=== Written task ===
From the data below, please reproduce exactly everything from the line that contains "[300,372,353,382] объекта ->" down to the line that contains "[204,566,250,576] срипта ->", with both ends included.

▼▼▼

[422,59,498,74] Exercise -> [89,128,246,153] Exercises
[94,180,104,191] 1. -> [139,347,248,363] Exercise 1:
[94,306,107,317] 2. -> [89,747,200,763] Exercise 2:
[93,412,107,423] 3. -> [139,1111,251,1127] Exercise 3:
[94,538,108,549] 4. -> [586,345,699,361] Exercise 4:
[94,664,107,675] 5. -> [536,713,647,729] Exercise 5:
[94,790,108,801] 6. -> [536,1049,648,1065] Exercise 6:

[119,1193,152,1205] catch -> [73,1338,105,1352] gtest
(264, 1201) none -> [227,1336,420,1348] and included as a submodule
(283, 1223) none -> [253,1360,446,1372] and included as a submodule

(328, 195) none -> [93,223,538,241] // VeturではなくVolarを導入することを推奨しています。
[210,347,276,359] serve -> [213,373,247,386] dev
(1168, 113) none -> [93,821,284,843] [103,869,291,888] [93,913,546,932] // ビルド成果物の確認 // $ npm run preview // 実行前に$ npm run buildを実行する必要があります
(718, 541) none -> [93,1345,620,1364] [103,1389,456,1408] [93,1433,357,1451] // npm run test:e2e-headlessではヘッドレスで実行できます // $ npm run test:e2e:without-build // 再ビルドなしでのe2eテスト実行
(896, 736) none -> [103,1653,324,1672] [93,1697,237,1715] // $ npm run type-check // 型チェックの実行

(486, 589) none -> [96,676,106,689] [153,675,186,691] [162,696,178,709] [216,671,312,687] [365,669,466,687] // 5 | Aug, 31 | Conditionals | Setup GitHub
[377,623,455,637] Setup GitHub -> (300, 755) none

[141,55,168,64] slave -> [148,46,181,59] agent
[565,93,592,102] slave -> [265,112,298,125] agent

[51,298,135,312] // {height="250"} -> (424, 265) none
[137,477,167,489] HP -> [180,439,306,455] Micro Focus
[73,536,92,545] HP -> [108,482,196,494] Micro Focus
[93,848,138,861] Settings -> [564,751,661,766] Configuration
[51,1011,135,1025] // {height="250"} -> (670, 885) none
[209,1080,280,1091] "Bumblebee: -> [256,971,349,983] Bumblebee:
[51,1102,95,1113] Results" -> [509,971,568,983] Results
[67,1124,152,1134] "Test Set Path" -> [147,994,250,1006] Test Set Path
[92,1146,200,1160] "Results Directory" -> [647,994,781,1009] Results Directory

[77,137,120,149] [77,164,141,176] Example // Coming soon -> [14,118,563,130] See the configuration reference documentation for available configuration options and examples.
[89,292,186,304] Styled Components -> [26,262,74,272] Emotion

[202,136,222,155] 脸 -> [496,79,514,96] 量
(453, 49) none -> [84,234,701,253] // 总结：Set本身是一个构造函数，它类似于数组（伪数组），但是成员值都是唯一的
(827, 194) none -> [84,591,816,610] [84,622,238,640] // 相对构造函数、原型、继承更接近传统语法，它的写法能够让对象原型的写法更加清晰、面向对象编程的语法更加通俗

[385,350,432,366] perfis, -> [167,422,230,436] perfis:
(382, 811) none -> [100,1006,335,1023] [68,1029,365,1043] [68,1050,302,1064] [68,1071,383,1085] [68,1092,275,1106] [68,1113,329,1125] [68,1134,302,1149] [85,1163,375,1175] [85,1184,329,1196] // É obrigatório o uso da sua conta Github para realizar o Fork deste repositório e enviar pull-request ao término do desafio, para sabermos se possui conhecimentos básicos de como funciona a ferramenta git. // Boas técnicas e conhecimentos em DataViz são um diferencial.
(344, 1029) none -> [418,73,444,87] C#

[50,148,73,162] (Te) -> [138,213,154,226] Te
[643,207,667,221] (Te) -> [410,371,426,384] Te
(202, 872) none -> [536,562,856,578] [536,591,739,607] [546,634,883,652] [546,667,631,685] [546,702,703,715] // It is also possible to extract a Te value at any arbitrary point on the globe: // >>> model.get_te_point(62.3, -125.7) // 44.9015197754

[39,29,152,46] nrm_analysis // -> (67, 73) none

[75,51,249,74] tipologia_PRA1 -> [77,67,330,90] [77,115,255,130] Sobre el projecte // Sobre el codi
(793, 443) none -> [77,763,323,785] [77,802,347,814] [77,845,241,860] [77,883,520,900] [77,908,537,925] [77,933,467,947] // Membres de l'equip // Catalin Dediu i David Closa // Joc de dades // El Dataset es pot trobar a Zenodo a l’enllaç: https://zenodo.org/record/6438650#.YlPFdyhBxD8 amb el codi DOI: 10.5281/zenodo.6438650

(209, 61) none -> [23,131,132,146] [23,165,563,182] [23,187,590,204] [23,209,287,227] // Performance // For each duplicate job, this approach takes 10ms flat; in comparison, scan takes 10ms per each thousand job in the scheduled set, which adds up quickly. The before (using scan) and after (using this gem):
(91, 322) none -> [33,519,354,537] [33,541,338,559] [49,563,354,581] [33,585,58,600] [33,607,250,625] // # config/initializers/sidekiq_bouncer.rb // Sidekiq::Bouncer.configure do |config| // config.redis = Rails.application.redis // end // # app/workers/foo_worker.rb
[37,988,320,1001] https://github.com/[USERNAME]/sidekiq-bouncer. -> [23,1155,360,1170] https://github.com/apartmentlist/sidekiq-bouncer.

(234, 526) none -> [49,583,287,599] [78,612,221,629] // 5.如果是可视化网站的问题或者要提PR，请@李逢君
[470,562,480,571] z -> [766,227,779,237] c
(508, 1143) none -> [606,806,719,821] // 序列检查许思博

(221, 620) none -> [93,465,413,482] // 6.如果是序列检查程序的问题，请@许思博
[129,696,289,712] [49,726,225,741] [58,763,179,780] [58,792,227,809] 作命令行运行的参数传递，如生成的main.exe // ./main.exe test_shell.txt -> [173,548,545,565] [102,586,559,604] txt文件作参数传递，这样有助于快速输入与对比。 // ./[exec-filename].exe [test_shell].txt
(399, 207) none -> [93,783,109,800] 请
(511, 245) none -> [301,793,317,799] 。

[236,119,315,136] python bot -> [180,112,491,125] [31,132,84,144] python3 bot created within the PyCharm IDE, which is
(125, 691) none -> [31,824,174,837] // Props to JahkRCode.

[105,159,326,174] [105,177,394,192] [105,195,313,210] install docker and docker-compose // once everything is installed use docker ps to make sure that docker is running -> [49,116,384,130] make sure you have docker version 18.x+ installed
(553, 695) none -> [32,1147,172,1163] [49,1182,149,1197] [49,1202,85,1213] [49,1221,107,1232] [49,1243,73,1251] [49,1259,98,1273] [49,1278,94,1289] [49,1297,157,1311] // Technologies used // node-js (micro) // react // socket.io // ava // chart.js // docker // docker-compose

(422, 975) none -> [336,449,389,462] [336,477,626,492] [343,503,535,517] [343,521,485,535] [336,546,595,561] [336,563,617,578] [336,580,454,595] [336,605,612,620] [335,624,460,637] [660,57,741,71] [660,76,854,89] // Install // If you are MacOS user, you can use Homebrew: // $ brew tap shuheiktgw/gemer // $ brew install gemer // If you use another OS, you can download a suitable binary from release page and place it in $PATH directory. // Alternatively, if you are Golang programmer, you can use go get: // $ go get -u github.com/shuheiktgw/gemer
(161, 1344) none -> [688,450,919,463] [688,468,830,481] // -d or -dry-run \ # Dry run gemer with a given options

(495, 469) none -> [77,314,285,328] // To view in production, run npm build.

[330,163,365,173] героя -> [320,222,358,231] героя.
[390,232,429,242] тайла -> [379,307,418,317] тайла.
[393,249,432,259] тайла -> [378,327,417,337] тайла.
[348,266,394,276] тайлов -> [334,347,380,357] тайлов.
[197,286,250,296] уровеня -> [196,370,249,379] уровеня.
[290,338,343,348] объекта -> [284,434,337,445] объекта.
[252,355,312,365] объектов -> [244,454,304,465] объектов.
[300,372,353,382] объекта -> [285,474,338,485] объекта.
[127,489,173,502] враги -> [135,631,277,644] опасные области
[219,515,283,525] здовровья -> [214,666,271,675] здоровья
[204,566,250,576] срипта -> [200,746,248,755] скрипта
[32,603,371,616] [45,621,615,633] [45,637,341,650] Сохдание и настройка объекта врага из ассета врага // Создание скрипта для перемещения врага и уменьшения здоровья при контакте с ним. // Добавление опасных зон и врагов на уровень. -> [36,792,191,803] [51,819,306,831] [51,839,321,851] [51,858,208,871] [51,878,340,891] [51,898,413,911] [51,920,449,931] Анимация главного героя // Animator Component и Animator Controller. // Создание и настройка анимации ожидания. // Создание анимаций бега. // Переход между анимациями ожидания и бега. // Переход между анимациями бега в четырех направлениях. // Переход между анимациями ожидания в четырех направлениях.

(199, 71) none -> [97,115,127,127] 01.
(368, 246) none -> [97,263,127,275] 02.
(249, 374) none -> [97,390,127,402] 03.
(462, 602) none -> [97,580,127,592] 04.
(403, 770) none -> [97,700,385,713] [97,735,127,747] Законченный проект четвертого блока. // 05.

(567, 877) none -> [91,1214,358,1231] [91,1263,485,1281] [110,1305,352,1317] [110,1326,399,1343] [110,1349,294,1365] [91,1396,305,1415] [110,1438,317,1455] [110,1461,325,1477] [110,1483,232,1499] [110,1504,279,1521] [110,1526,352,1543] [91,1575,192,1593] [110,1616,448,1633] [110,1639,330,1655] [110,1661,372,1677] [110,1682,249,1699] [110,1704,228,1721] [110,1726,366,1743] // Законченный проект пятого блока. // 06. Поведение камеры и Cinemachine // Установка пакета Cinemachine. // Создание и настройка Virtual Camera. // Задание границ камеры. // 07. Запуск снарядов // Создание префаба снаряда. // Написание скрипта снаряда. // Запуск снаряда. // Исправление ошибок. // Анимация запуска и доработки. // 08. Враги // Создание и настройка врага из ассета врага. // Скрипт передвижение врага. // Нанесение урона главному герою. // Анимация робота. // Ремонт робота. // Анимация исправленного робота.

▲▲▲

=== Reply ===
[300,372,353,382] объекта -> [285,474,338,485] объекта.
[127,489,173,502] враги -> [135,631,277,644] опасные области
[219,515,283,525] здовровья -> [214,666,271,675] здоровья
[204,566,250,576] срипта -> [200,746,248,755] скрипта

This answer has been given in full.